Error Management API

cutensornetGetErrorString

const char *cutensornetGetErrorString(cutensornetStatus_t error)

Returns the description string for an error code.

Remark

non-blocking, no reentrant, and thread-safe

Parameters

error[in] Error code to convert to string.

Returns

the error string

Logger API

cutensornetLoggerSetCallback

cutensornetStatus_t cutensornetLoggerSetCallback(cutensornetLoggerCallback_t callback)

This function sets the logging callback routine.

Parameters

callback[in] Pointer to a callback function. Check cutensornetLoggerCallback_t.


cutensornetLoggerSetCallbackData

cutensornetStatus_t cutensornetLoggerSetCallbackData(cutensornetLoggerCallbackData_t callback, void *userData)

This function sets the logging callback routine, along with user data.

Parameters
  • callback[in] Pointer to a callback function. Check cutensornetLoggerCallbackData_t.

  • userData[in] Pointer to user-provided data to be used by the callback.


cutensornetLoggerSetFile

cutensornetStatus_t cutensornetLoggerSetFile(FILE *file)

This function sets the logging output file.

Parameters

file[in] An open file with write permission.


cutensornetLoggerOpenFile

cutensornetStatus_t cutensornetLoggerOpenFile(const char *logFile)

This function opens a logging output file in the given path.

Parameters

logFile[in] Path to the logging output file.


cutensornetLoggerSetLevel

cutensornetStatus_t cutensornetLoggerSetLevel(int32_t level)

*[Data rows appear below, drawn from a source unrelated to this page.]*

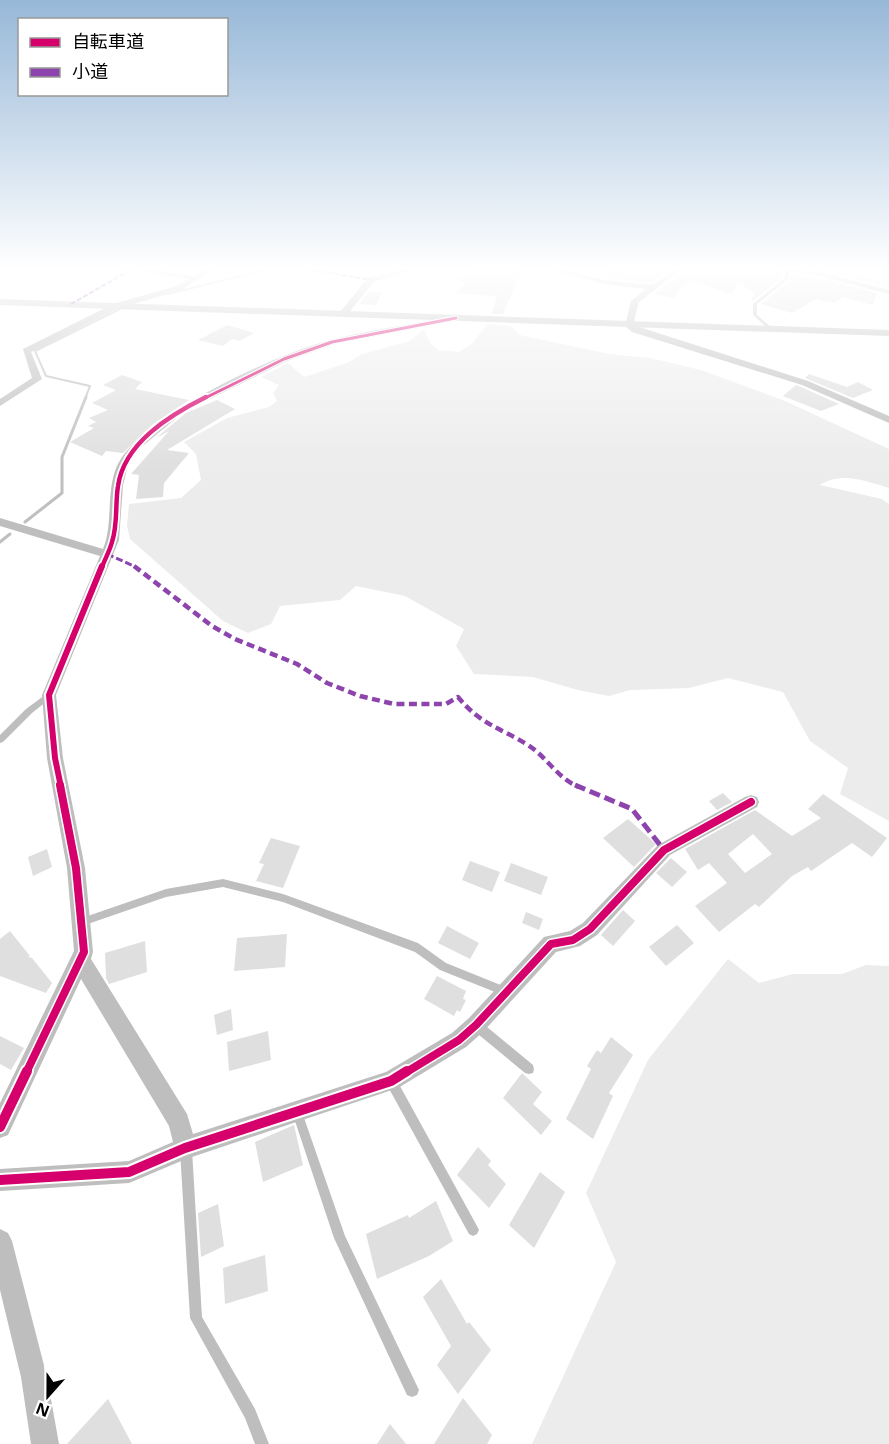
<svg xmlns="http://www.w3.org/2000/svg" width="889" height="1444" viewBox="0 0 889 1444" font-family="'Noto Sans','Noto Sans JP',sans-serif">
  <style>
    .green { fill: #ececec }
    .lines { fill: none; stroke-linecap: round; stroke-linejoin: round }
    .stream-far1 { stroke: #bfbfbf; stroke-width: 2 }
    .stream { stroke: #bfbfbf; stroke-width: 3 }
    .building { fill: #dfdfdf; fill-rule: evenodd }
    .service { fill: #bebebe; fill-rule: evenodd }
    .minor { fill: #bebebe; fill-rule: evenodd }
    .tertiary { fill: #bebebe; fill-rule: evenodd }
    .quiet-far3 { stroke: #8e44ad; stroke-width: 2; stroke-dasharray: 5 2; stroke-linecap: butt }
    .quiet-far2 { stroke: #8e44ad; stroke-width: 3; stroke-dasharray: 7 3; stroke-linecap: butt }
    .quiet-far1 { stroke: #8e44ad; stroke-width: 4.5; stroke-dasharray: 8 4.5; stroke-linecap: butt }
    .quiet { stroke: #8e44ad; stroke-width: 5; stroke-dasharray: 11 5; stroke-linecap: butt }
    .cycleway-far4-casing { stroke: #fff; stroke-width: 5 }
    .cycleway-far3-casing { stroke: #fff; stroke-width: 8 }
    .cycleway-far2-casing { stroke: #fff; stroke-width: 10 }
    .cycleway-far1-casing { stroke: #fff; stroke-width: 11 }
    .cycleway-casing { stroke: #fff; stroke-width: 14 }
    .cycleway-far4 { stroke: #d6006c; stroke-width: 3 }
    .cycleway-far3 { stroke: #d6006c; stroke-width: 4.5 }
    .cycleway-far2 { stroke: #d6006c; stroke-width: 6 }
    .cycleway-far1 { stroke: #d6006c; stroke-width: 8 }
    .cycleway { stroke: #d6006c; stroke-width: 10 }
  </style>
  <rect width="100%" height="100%" fill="#fff"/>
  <g class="green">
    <path d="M487 324 511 326 520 335 609 354 650 358 701 370 785 401 889 449V488C865 481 842 471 820 485L882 499 889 504V821L840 794 848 768 810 741 783 692 728 678 689 688 630 690 609 696 578 690 533 677 474 674 456 646 464 629 405 596 356 586 340 600 280 606 271 624 248 633 223 621 130 539 127 526 129 504 181 498 201 480 196 454 184 442 227 418 269 407 277 401 273 393 279 385 261 377 288 363 304 377 349 362 362 354 410 341 424 329 430 343 438 350 459 352 473 343Z"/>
    <polygon points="728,959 759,983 793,974 842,974 866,965 889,966 889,1444 532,1444 616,1262 586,1193 648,1060"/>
  </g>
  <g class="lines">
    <g class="stream-far1">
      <polyline points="168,294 269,269"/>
      <polyline points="85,399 90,386 46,376 35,351 122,308"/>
    </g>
    <g class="stream">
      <polyline points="25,522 62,493 62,457 86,397"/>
      <polyline points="0,542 10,534"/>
    </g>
  </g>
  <g class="building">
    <polygon points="474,269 522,269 503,314 492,314 497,296 455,293 466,282 457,280"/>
    <polygon points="611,269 672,269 651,283 609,278"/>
    <polygon points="684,269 772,269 774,271 783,273 783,277 753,301 751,300 755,293 738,283 731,294 688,280 673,298 654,294"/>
    <polygon points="834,272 859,277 882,281 880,285 833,273"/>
    <polygon points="791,274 827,280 877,293 873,305 843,297 834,303 816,299 792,313 761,304 789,281"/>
    <polygon points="369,292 382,292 376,305 359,304"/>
    <polygon points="227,325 254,333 239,341 232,339 223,346 198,340"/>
    <polygon points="809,374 847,387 858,382 873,390 853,398 805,378"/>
    <polygon points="122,375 142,382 135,389 189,400 153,424 123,453 106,451 102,456 70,442 94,428 88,426 96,422 89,418 108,410 92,403 116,390 103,385"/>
    <polygon points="796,385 801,387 839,404 821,411 783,396"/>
    <polygon points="217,400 235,409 167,450 189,453 164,483 163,497 136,499 139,475 131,474 169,431 156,438 186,413"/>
    <polygon points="723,793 732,802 717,810 709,801"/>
    <path d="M823 794 887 838 872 857 852 843 811 871 808 867 792 876 759 907 755 904 719 932 695 906 727 883 709 863 698 870 685 849 755 810 792 836 821 818 808 809ZM753 834 772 854 745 873 728 854Z"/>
    <polygon points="628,819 656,844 634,867 603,838"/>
    <polygon points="271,838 300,846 283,888 256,881 264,864 259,863"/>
    <polygon points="47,849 52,867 33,876 28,857"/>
    <polygon points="671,858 687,872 672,887 656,873"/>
    <polygon points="470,861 500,872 492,892 462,880"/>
    <polygon points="511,863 548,877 541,895 504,881"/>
    <polygon points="623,910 635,921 613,946 601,935"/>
    <polygon points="526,912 543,919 539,930 522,923"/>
    <polygon points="677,925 694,943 666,966 649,947"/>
    <polygon points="447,926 479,943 470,959 438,943"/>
    <polygon points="10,931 30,956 28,957 32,958 52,983 46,993 0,976 0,939"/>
    <polygon points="287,934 285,967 234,971 237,938"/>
    <polygon points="145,941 147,972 109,984 106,978 105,953"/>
    <polygon points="437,976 466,991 463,999 466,1000 460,1012 457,1010 454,1016 424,999"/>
    <polygon points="231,1009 233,1030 217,1035 214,1015"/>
    <polygon points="268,1031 271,1060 229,1071 227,1042"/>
    <polygon points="0,1036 24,1048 11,1070 0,1064"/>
    <polygon points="611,1037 633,1055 609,1093 613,1096 593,1139 566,1119 591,1069 587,1066 597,1050 601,1053"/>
    <polygon points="522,1073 542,1092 533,1104 552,1121 541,1135 503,1098"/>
    <polygon points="294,1125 303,1165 263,1182 255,1142"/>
    <polygon points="478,1147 491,1161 488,1165 506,1184 489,1208 457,1175"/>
    <polygon points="540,1172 565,1192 534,1248 509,1225"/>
    <polygon points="436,1201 453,1241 429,1256 377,1279 366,1234 408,1215 409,1218"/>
    <polygon points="218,1204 224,1246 201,1257 198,1213"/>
    <polygon points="265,1255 268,1291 225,1304 223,1268"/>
    <polygon points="441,1279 467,1324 469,1322 491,1350 458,1394 437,1365 451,1346 423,1297"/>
    <polygon points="463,1398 492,1435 487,1444 434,1444"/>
    <polygon points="108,1399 132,1444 67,1444"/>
    <polygon points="390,1424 406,1444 377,1444"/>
  </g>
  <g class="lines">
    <g class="service">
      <polygon points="788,269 790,270 788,279 757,304 757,315 773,329 770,330 753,315 753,304 785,278 786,270"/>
      <polygon points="821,269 825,269 823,275 821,276 819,275"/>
      <polygon points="49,692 52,693 53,695 52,697 32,713 3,742 0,743 0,735 26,709"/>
      <polygon points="223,879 283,894 418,943 446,963 508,988 510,991 508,994 505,996 440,970 415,952 283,902 223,887 166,897 82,926 79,925 77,922 79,919 82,918 166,889"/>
      <polygon points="477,1021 481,1022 533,1065 534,1069 533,1073 529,1074 525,1073 473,1030 472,1026 473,1022"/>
      <polygon points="391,1076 395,1077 477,1226 479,1230 477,1234 473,1236 469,1234 387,1085 386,1081 387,1077"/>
      <polygon points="297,1107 301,1108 302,1112 345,1236 419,1390 417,1395 412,1397 407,1395 334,1238 292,1112 293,1108"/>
      <polygon points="186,1144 190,1146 192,1150 202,1317 255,1409 269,1444 255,1444 245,1418 190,1318 180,1150 182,1146"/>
    </g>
    <g class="minor">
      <polygon points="132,269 147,269 193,276 205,269 213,269 182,290 119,308 31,352 42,379 0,406 0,399 32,378 23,349 113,304 176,286 188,279"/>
      <polygon points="404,269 415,269 374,282 346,316 340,316 340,312 368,278"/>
      <polygon points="548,269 559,269 604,280 652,285 675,269 682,269 639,302 633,325 808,381 889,416 889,423 802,385 632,332 625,326 631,301 646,289 604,284"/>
      <polygon points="774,269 823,273 889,290 889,294 823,277"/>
      <path d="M456 316H459V320L334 344 287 361 185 411 139 449 128 465 123 485 119 540 56 695 63 758 85 868 93 952 91 959 187 1114 193 1134 386 1072 452 1033 469 1018 544 937 570 931 583 923 658 845 745 797 751 795 757 797 759 802 757 807 670 855 597 935 580 946 556 952 483 1032 466 1047 398 1088 186 1159 129 1183 0 1191V1169L129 1161 173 1142 169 1126 81 979 8 1135 0 1138V1103L74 951 67 868 47 758 42 695 100 556 0 526V518L103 549C114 523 105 490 118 464 143 415 278 353 331 340 372 329 415 324 456 316Z"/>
      <polygon points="0,1229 8,1233 12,1241 47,1377 59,1444 31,1444 21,1377 0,1290"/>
    </g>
    <polygon class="tertiary" points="0,299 889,330 889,336 0,305"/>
    <g class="quiet-far3">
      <polyline points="307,269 371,280"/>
      <polyline points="71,304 132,269"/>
    </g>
    <polyline class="quiet-far2" points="107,554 136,567"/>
    <path class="quiet-far1" d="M134 566 212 626 235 639 297 664 327 683 360 696 394 704H446L458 697C481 725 499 727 528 745 547 757 557 778 579 787"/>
    <polyline class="quiet" points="575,785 632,809 664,850"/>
    <defs>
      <polyline id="cycleway-far4" points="203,399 284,359 332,342 456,318"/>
      <path id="cycleway-far3" d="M102 567C105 559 110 550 112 542 118 524 115 504 118 486 124 443 170 415 206 397"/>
      <polyline id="cycleway-far2" points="61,787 55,758 49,695 102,566"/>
      <g id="cycleway-far1">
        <polyline points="26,1073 84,952 76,868 60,785"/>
        <polyline points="405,1073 459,1040 476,1025 551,944 573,940 590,929 664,850 751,802"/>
      </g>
      <g id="cycleway">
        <polyline points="0,1127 27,1071"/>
        <polyline points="0,1180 129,1172 185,1148 391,1081 407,1071"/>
      </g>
    </defs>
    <use href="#cycleway-far4" class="cycleway-far4-casing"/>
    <use href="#cycleway-far3" class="cycleway-far3-casing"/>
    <use href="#cycleway-far2" class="cycleway-far2-casing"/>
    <use href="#cycleway-far1" class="cycleway-far1-casing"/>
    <use href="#cycleway" class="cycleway-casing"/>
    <use href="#cycleway-far4" class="cycleway-far4"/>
    <use href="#cycleway-far3" class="cycleway-far3"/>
    <use href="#cycleway-far2" class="cycleway-far2"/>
    <use href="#cycleway-far1" class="cycleway-far1"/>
    <use href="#cycleway" class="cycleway"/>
  </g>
  <linearGradient id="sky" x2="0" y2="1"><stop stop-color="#97b8d8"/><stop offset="0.57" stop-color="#fff"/><stop offset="1" stop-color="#fff" stop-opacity="0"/></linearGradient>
  <rect width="889" height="471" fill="url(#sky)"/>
  <rect x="18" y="18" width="210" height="78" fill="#ffffff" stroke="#999999" stroke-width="1.5"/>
  <rect x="30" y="38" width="30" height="9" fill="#d6006c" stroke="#999999" stroke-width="1.5"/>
  <text x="72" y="48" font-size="18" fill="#000000">自転車道</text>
  <rect x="30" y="68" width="30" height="9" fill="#8e44ad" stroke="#999999" stroke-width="1.5"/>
  <text x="72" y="78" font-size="18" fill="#000000">小道</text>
  <g transform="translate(48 1396) rotate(201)" stroke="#ffffff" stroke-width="4.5" paint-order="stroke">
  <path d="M0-4.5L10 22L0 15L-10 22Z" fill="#000000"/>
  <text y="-9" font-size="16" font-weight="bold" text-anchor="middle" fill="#000000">N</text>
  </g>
</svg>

This function sets the value of the logging level.

Parameters

level[in] Log level, should be one of the following:

Level

Summary

Long Description

“0”

Off

logging is disabled (default)

“1”

Errors

only errors will be logged

“2”

Performance Trace

API calls that launch CUDA kernels will log their parameters and important information

“3”

Performance Hints

hints that can potentially improve the application’s performance

“4”

Heuristics Trace

provides general information about the library execution, may contain details about heuristic status

“5”

API Trace

API Trace - API calls will log their parameter and important information


cutensornetLoggerSetMask

cutensornetStatus_t cutensornetLoggerSetMask(int32_t mask)

This function sets the value of the log mask.

Parameters

mask[in] Value of the logging mask. Masks are defined as a combination (bitwise OR) of the following masks:

Level

Description

“0”

Off

“1”

Errors

“2”

Performance Trace

“4”

Performance Hints

“8”

Heuristics Trace

“16”

API Trace

Refer to cutensornetLoggerSetLevel() for details.


cutensornetLoggerForceDisable

cutensornetStatus_t cutensornetLoggerForceDisable()

This function disables logging for the entire run.

Versioning API

cutensornetGetVersion

size_t cutensornetGetVersion()

Returns Version number of the cuTensorNet library.


cutensornetGetCudartVersion

size_t cutensornetGetCudartVersion()

Returns version number of the CUDA runtime that cuTensorNet was compiled against.

Can be compared against the CUDA runtime version from cudaRuntimeGetVersion().